WHAT IS NEEDED:
Repeat a stretch of the Diffie-Hellman post below word for word, starting at "At the time I" and stopping after "Bob achieve this?".

EXTRACT:
# # # # # # #

My favorite protocol that makes the Internet useful

7 minute read

I remember when I was first dabbling in making online multiplayer video games. I ran into many issues of people “hacking” my game and stealing players’ passwords. Of course, this was a major issue, but I at the time had no clue how these “hackers” could get ahold of the passwords. It was later that I realized that all data sent over the Internet is public. Anyone could see the data that my game’s server sent to the players and vice versa. Whenever a player logged in, their game would send their password to my server for verification. This data was sent over the Internet, and anyone watching would be able to see the password.

So, I had a question.

If anything sent on the Internet could be seen by anyone, how are we able to do anything secure?

How are we able to log in to websites without others seeing our secret information? How are we able to read our emails without others being able to read them as well? How are we able to process financial transactions over the Internet?

At the time I had no clue. I vaguely remember reading some articles about SSL and something about public and private keys, but I didn’t really understand how it all worked. It was not until I took a cryptography course in college that I discovered the protocol behind it all - the Diffie-Hellman key exchange.

To explain this protocol, I’ll present it as a puzzle.

Let’s pretend there’s 3 people - Alice, Bob, and Eve - sitting at a table. Alice and Bob want to agree on something without Eve knowing. Since they are all at the same table, anything Alice communicates to Bob and vice versa, Eve gets to know as well. Each person can also turn their backs to do things in secret, which no-one else can see. How can Alice and Bob achieve this?

table with Alice, Bob, and Eve

Of course, neither Alice nor Bob would have any prior agreement Eve does not. This means that this is a symmetric system, where all participants are equal in terms of information. However, the goal is to have a protocol that can achieve informational asymmetry.

# # # # # # #

(Records from a data collection)
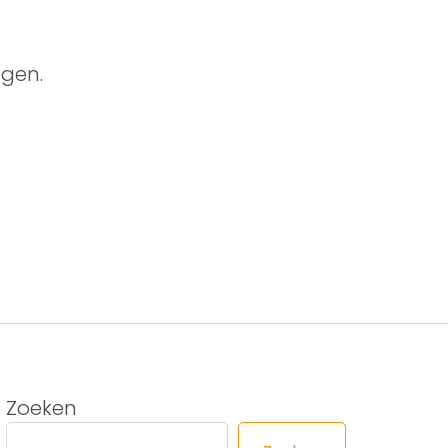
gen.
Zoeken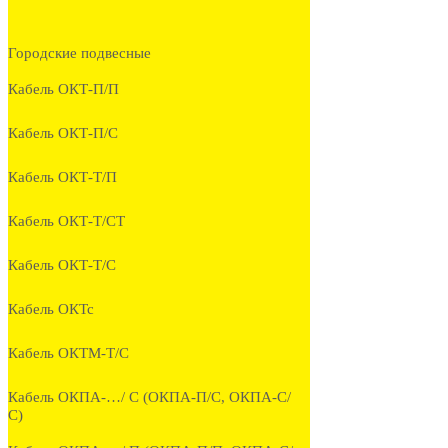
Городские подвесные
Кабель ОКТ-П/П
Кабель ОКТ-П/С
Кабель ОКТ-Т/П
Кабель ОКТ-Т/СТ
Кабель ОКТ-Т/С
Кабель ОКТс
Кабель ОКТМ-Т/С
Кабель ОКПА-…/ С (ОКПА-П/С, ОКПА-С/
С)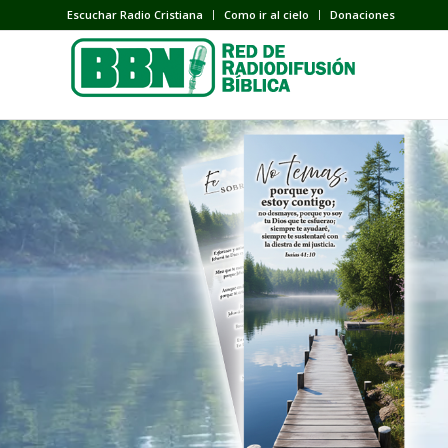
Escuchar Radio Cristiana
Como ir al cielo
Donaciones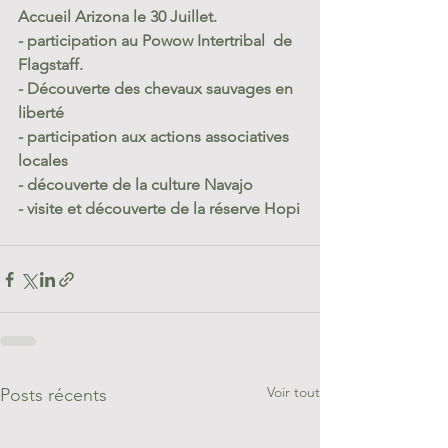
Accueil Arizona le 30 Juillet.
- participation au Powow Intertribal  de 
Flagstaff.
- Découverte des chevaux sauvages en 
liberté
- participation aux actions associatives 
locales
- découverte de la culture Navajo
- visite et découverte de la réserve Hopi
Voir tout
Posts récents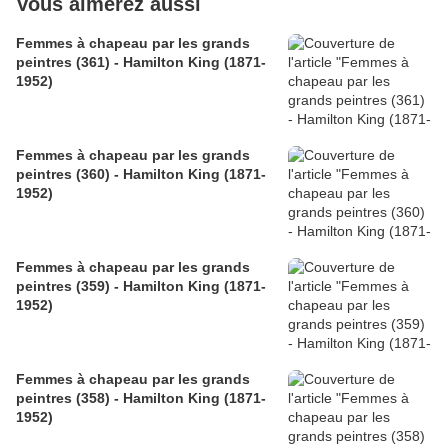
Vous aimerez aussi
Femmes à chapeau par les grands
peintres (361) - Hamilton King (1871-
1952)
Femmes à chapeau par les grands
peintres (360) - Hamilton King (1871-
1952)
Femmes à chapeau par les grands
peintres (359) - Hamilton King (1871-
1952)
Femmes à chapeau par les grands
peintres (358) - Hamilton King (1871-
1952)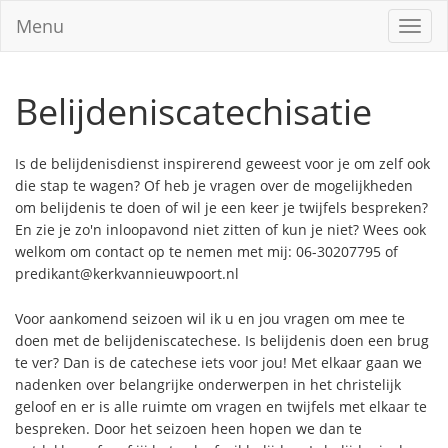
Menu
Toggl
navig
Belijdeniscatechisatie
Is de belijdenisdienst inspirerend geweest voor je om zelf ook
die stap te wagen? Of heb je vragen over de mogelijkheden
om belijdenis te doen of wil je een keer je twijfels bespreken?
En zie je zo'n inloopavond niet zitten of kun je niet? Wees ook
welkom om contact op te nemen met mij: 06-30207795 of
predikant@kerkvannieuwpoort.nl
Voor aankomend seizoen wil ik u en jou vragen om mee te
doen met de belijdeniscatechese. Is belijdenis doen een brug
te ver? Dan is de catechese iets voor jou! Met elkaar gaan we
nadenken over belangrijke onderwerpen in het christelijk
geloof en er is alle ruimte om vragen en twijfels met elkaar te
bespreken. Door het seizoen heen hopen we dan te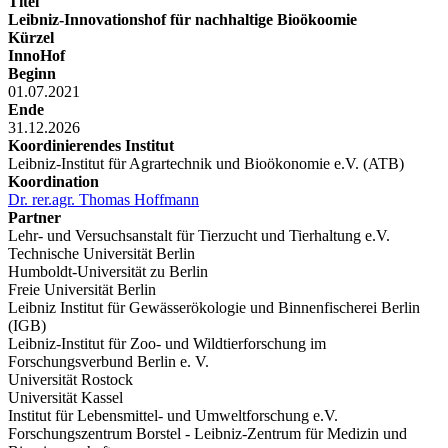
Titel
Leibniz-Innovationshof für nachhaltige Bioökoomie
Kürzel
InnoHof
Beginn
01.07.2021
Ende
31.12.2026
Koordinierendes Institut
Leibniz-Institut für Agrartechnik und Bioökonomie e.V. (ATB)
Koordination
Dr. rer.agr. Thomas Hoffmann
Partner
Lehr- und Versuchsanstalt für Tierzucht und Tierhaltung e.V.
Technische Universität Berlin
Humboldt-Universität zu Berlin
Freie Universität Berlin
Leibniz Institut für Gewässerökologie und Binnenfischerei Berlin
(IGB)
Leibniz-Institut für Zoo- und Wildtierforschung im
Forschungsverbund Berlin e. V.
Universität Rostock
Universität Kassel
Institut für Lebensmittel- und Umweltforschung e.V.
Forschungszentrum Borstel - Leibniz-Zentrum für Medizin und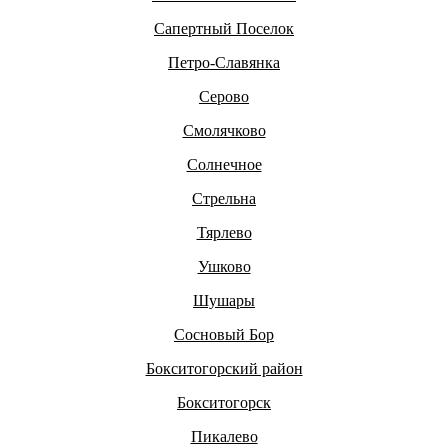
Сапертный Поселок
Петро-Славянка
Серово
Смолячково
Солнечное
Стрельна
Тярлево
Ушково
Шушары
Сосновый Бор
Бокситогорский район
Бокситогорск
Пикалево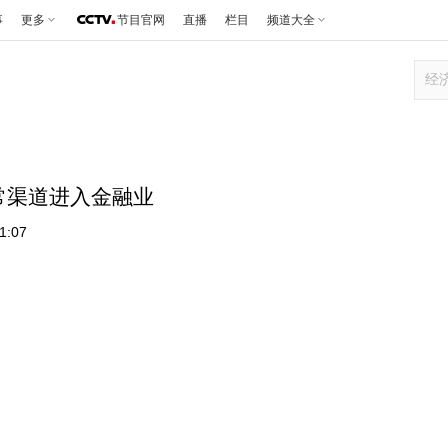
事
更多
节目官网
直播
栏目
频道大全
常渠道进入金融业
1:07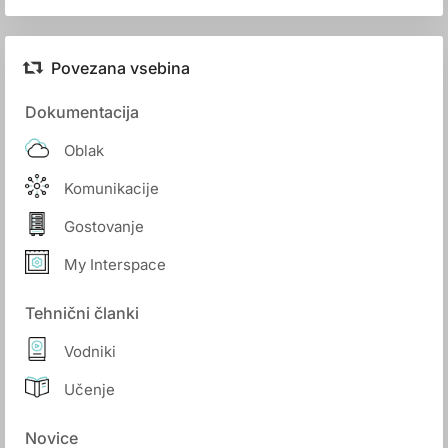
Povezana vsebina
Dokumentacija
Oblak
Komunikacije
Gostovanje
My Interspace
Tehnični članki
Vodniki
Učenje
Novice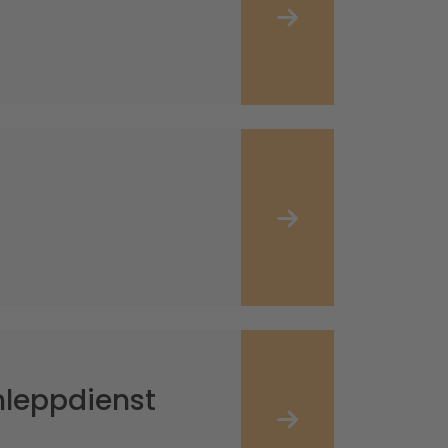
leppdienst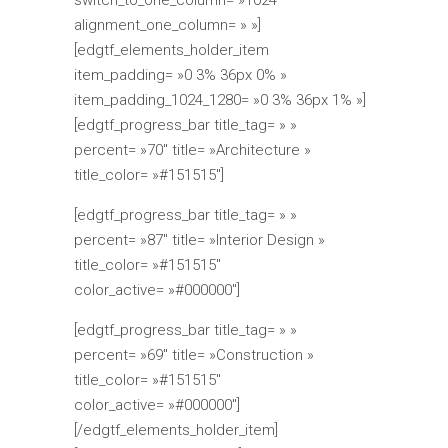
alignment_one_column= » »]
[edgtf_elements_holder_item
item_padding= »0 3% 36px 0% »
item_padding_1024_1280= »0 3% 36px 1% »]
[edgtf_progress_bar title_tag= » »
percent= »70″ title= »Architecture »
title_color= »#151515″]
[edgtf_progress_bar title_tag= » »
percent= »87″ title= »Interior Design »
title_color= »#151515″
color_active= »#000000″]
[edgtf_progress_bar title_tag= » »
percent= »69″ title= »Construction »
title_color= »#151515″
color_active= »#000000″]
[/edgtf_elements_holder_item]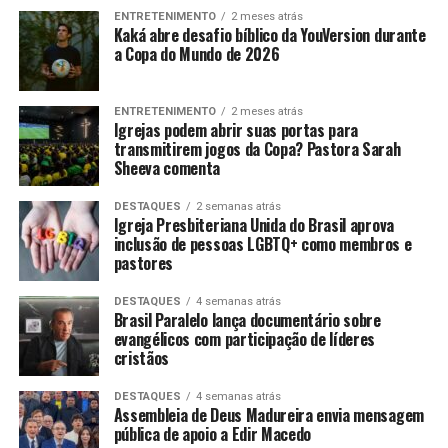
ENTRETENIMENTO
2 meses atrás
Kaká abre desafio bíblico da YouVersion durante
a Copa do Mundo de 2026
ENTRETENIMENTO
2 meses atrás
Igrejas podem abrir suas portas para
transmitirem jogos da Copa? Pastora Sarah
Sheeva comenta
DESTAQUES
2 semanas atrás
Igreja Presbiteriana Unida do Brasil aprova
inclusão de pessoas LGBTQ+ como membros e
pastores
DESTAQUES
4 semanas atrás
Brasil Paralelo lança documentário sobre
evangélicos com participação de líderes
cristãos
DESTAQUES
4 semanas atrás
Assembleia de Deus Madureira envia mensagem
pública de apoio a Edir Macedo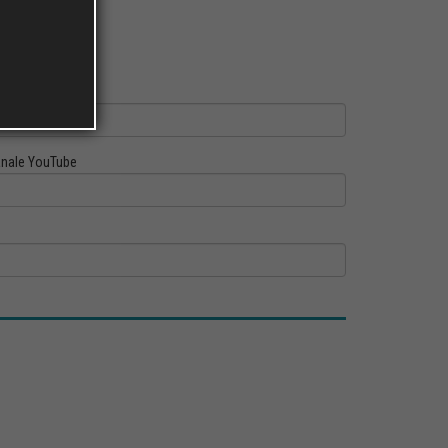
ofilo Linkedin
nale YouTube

# # # # # # #

TASK RESPONSE:
At the time I had no clue. I vaguely remember reading some articles about SSL and something about public and private keys, but I didn’t really understand how it all worked. It was not until I took a cryptography course in college that I discovered the protocol behind it all - the Diffie-Hellman key exchange.

To explain this protocol, I’ll present it as a puzzle.

Let’s pretend there’s 3 people - Alice, Bob, and Eve - sitting at a table. Alice and Bob want to agree on something without Eve knowing. Since they are all at the same table, anything Alice communicates to Bob and vice versa, Eve gets to know as well. Each person can also turn their backs to do things in secret, which no-one else can see. How can Alice and Bob achieve this?